Document section »

|---|

Memory Management With Zig

This post is aimed at people who come from languages with automatic garbage collection and want to get a sense for how to approach memory management in a lower level language. I'll be using Zig (and a bit of Python) to demonstrate, but the concepts apply to C and other languages where you have to care if your data is going on the stack or the heap.

This is related to the post on pointers in Zig, and for a similar audience, but here we're going to look more at the memory management aspects than the syntax and what it means.

If you want to follow along with the code for this, the snippets shown are taken from more complete files available on sourcehut.

RPN Calculators

In order to look at how memory management works, we're going to use a concrete application. Reverse polish notation calculators are frequently used to teach basic concepts in computer science, like how stacks work. Conveniently, a stack is a data structure that grows and shrinks over its lifetime. So we're going to write an RPN calculator in Zig, and use it as a vehicle for exploring how to implement dynamic data structures.

Inconveniently, the call stack is a place where memory lives and has a frustratingly similar name. In the interest of clarity, I'll try to always refer to the call stack as the call stack or execution stack. If I'm talking about a stack and don't qualify it, I mean the data structure that holds values for the calculator.

Before looking at it in Zig, though, we're going to look at a simple Python implementation of an RPN calculator and briefly cover what they do. Ours will be a simple four-function calculator. Numbers will be pushed on a stack, and operators will pop 2 numbers off, apply the operation, and push the result back on.

|---|

Task 1 » According to the memory management post, what do operators do in the RPN calculator?

Data extract »
|---|

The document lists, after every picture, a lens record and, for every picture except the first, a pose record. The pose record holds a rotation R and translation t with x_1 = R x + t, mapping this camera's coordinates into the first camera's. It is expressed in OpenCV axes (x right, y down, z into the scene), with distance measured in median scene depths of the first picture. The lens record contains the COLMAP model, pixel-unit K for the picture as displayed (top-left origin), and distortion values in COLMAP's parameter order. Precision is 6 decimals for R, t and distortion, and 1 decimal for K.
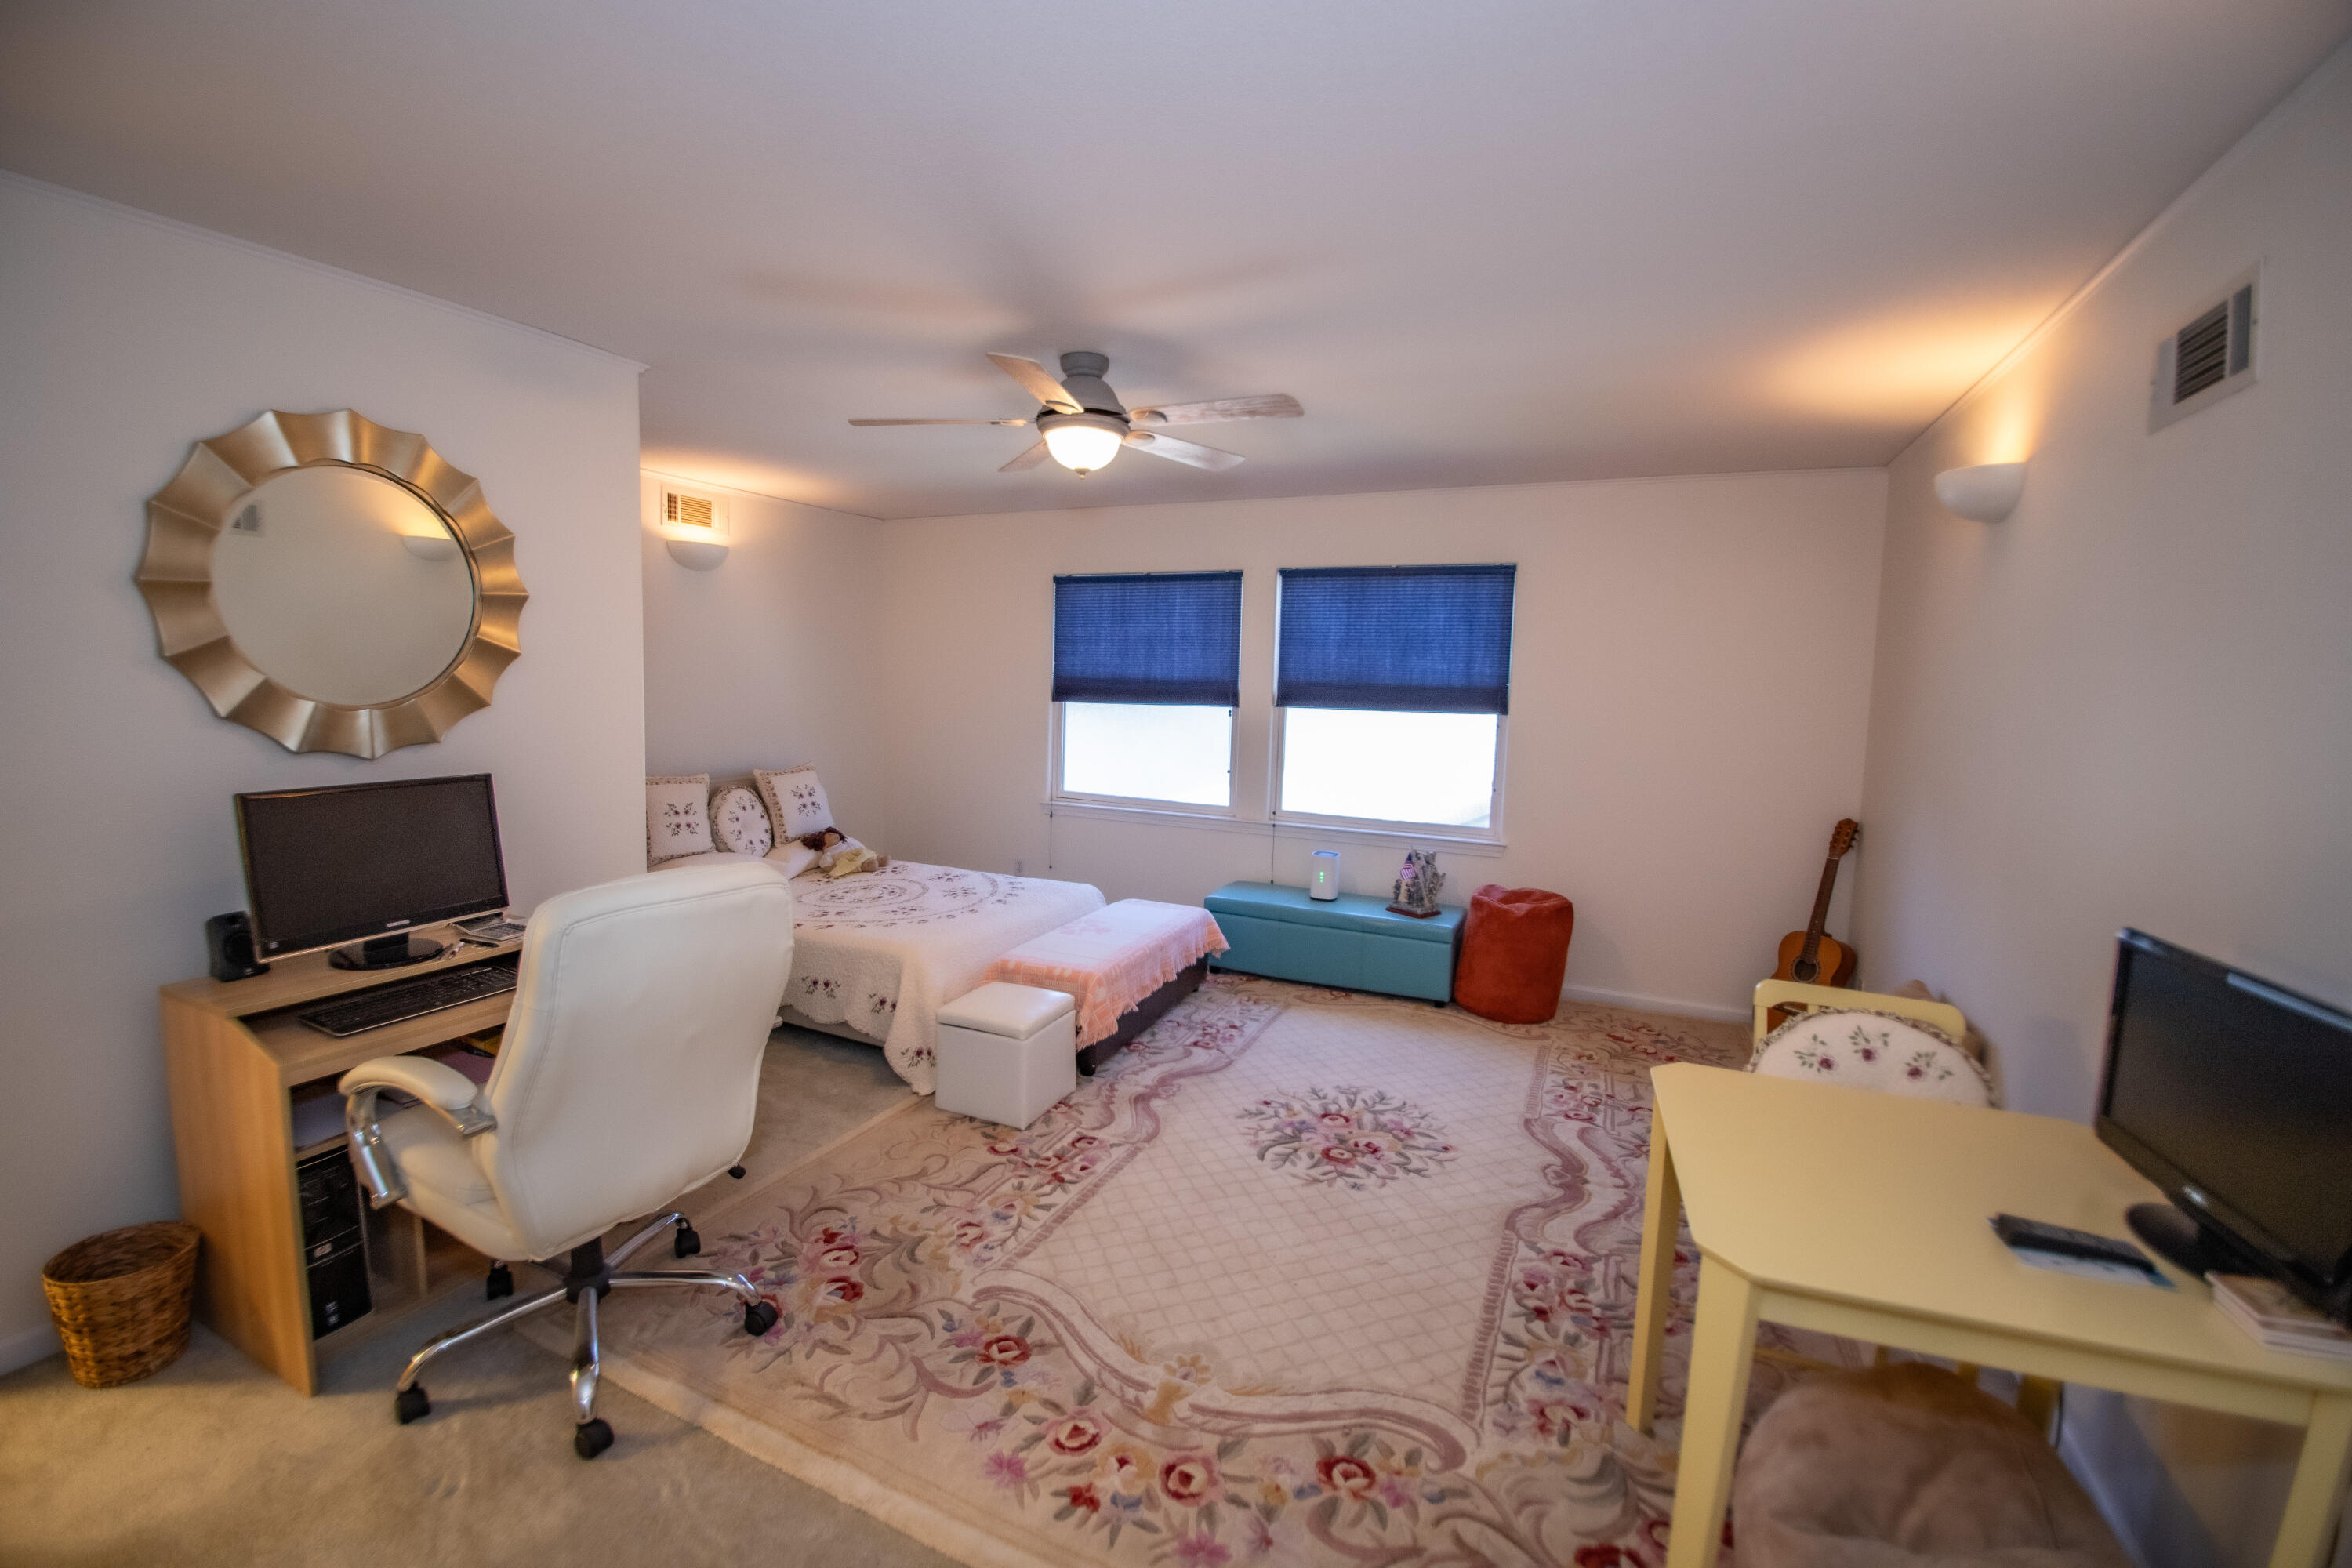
lens RADIAL K [[985.4, 0, 1152.0], [0, 985.4, 763.6], [0, 0, 1]] dist [-0.029712, -0.006125]
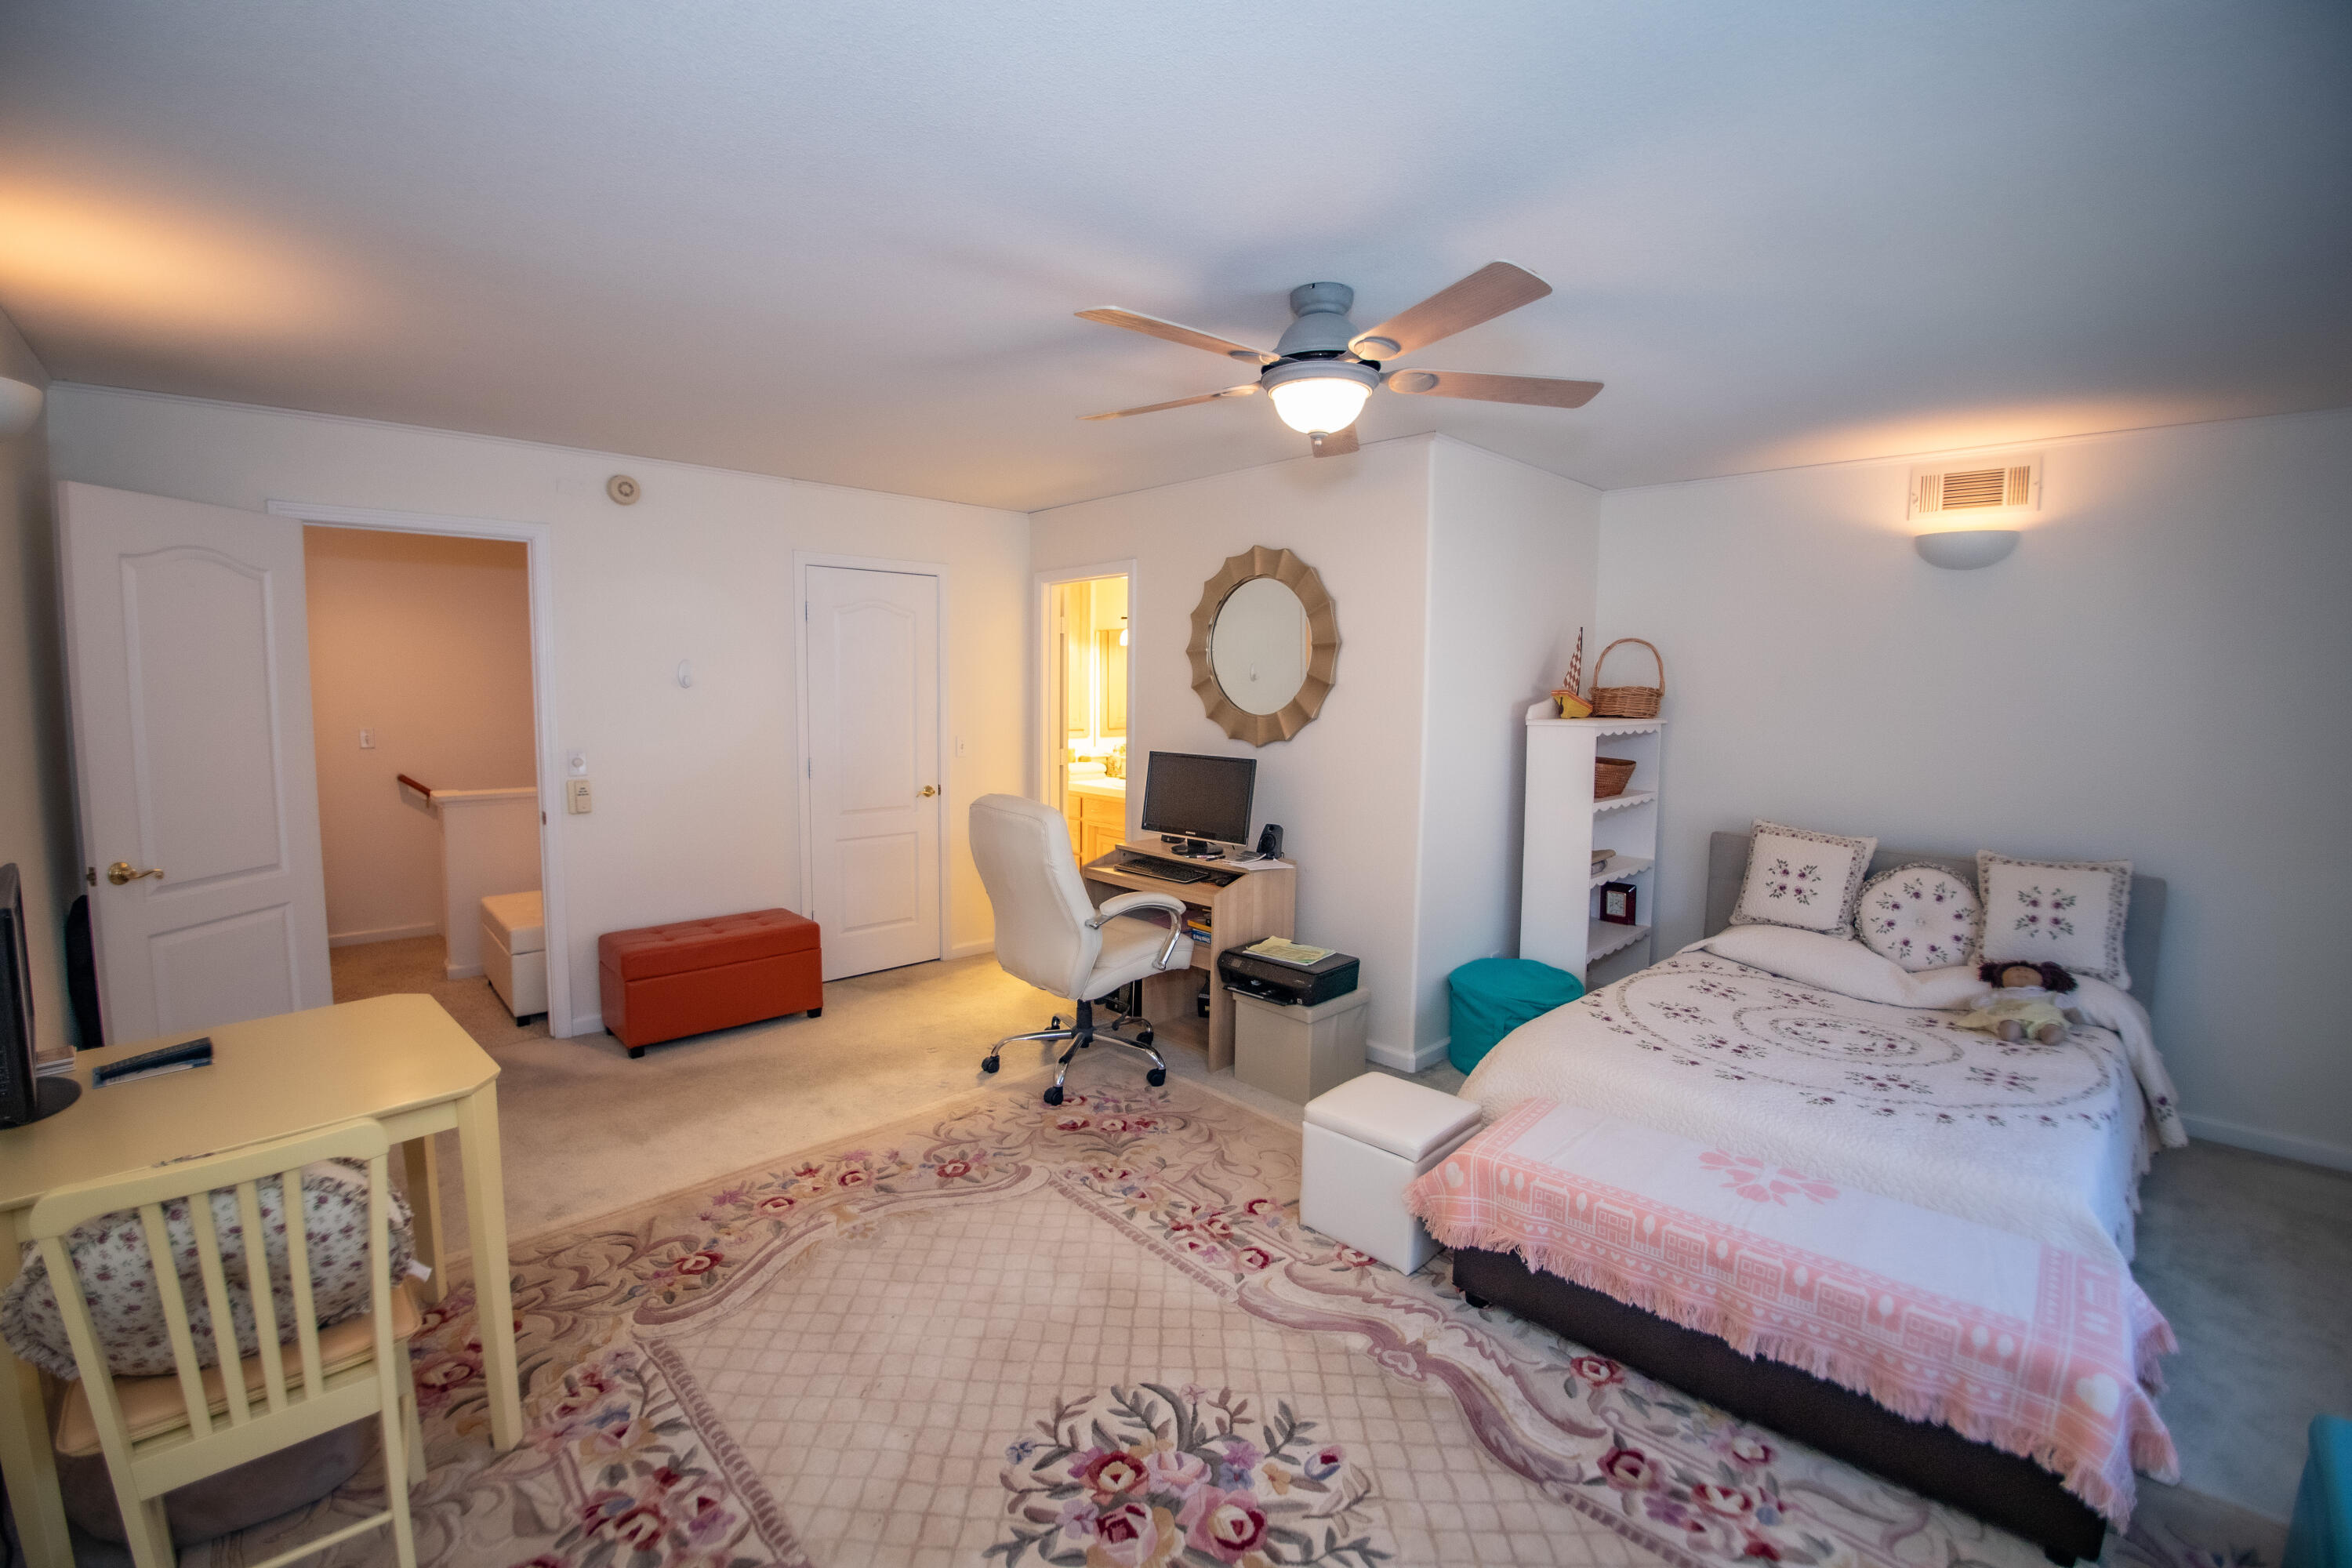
lens RADIAL K [[985.4, 0, 1162.8], [0, 985.4, 767.0], [0, 0, 1]] dist [-0.029712, -0.006125]
pose [[-0.353103, 0.052925, -0.934086, 0.944194], [-0.103270, 0.990093, 0.095137, -0.124977], [0.929867, 0.130057, -0.344140, 1.545496]]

|---|

Task 2 » Rewrite every row of Block 1 with "pose record" changed to "extrinsics record" and everything else left as it is. Leave out the pictures.

Problem solution 1 » They pop 2 numbers off the stack, apply the operation, and push the result back on.

Problem solution 2 »
The document lists, after every picture, a lens record and, for every picture except the first, a extrinsics record. The extrinsics record holds a rotation R and translation t with x_1 = R x + t, mapping this camera's coordinates into the first camera's. It is expressed in OpenCV axes (x right, y down, z into the scene), with distance measured in median scene depths of the first picture. The lens record contains the COLMAP model, pixel-unit K for the picture as displayed (top-left origin), and distortion values in COLMAP's parameter order. Precision is 6 decimals for R, t and distortion, and 1 decimal for K.
lens RADIAL K [[985.4, 0, 1152.0], [0, 985.4, 763.6], [0, 0, 1]] dist [-0.029712, -0.006125]
lens RADIAL K [[985.4, 0, 1162.8], [0, 985.4, 767.0], [0, 0, 1]] dist [-0.029712, -0.006125]
pose [[-0.353103, 0.052925, -0.934086, 0.944194], [-0.103270, 0.990093, 0.095137, -0.124977], [0.929867, 0.130057, -0.344140, 1.545496]]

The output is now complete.